_Assignment_
Going through the data below, tally every line where the string "Table" occurs, then give only the tally.

_Records for this exercise_
- - - - - - -

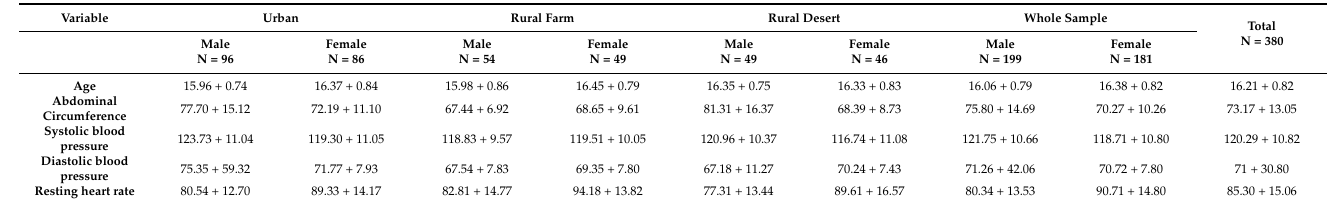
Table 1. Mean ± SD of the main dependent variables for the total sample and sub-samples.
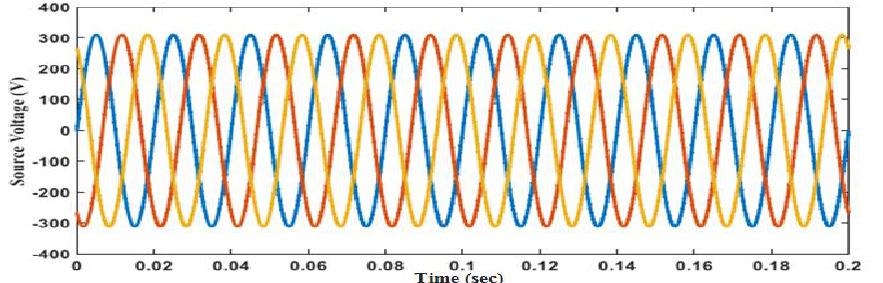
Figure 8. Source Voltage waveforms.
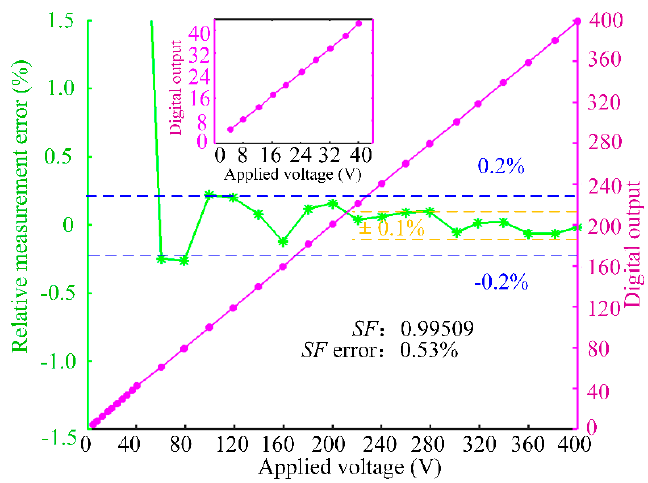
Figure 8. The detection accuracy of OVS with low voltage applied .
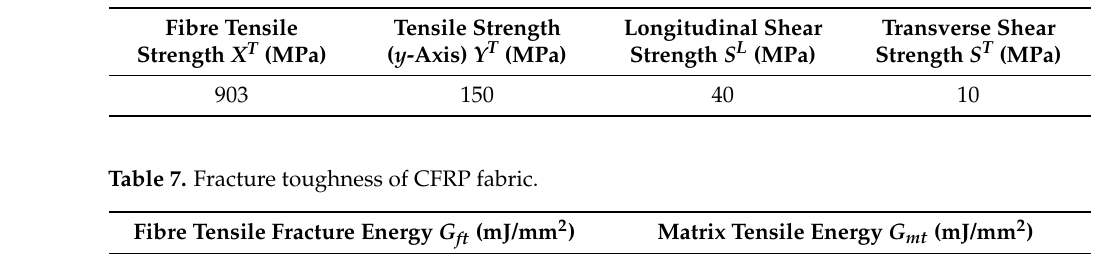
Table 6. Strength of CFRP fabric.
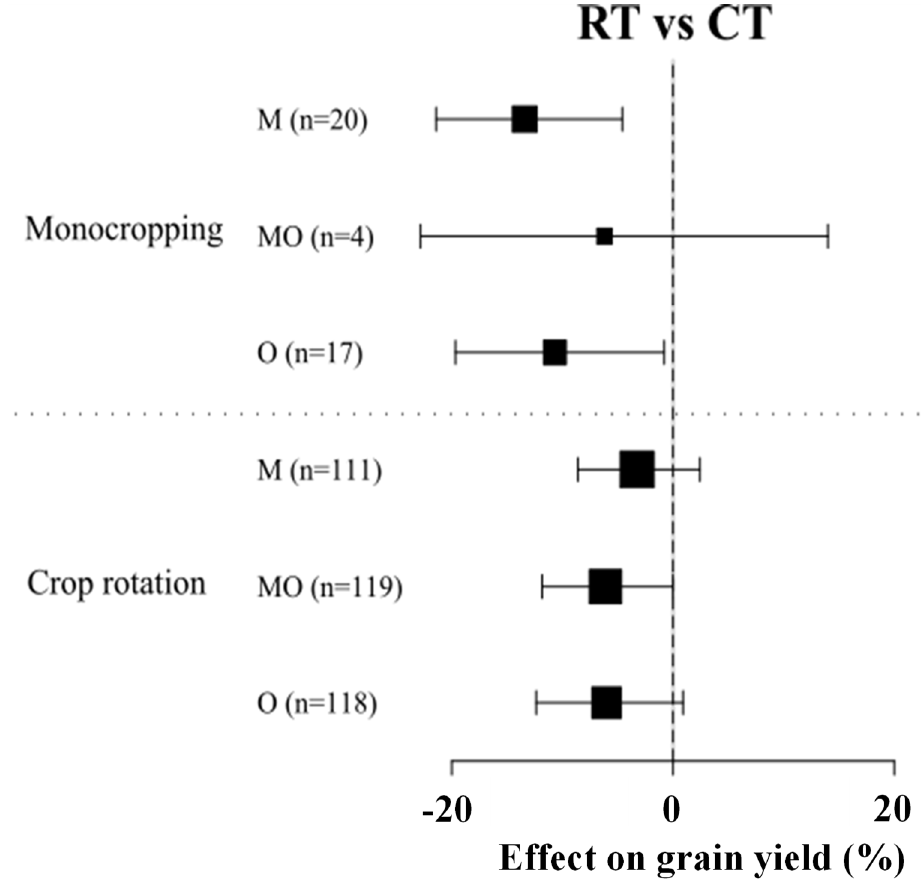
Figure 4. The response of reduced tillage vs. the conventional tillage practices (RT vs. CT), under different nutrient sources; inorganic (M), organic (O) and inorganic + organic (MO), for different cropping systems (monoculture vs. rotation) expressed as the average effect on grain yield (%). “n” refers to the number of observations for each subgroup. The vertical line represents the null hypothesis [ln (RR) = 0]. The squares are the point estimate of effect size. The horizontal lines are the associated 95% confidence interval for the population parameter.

- - - - - - -

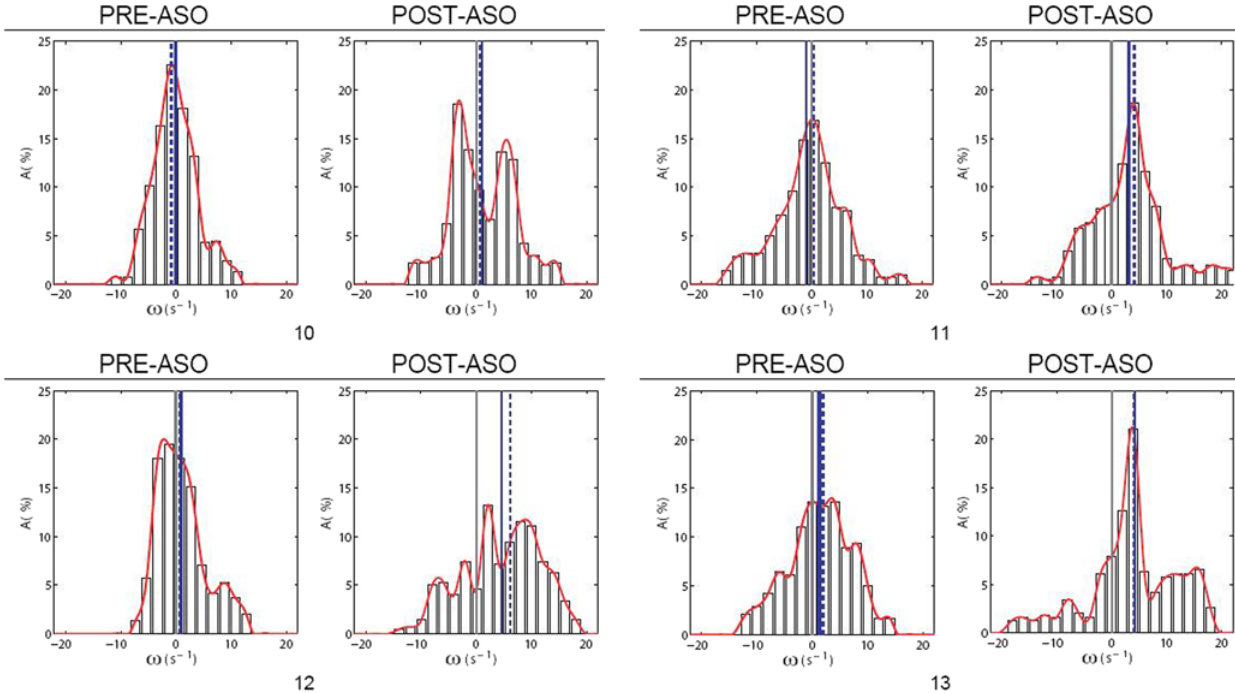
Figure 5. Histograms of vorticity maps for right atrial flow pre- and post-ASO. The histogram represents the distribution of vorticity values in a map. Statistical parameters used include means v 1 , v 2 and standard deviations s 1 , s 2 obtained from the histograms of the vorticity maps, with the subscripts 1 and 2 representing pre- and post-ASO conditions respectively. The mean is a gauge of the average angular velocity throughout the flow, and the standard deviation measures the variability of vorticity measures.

- - - - - - -

_Response area_
2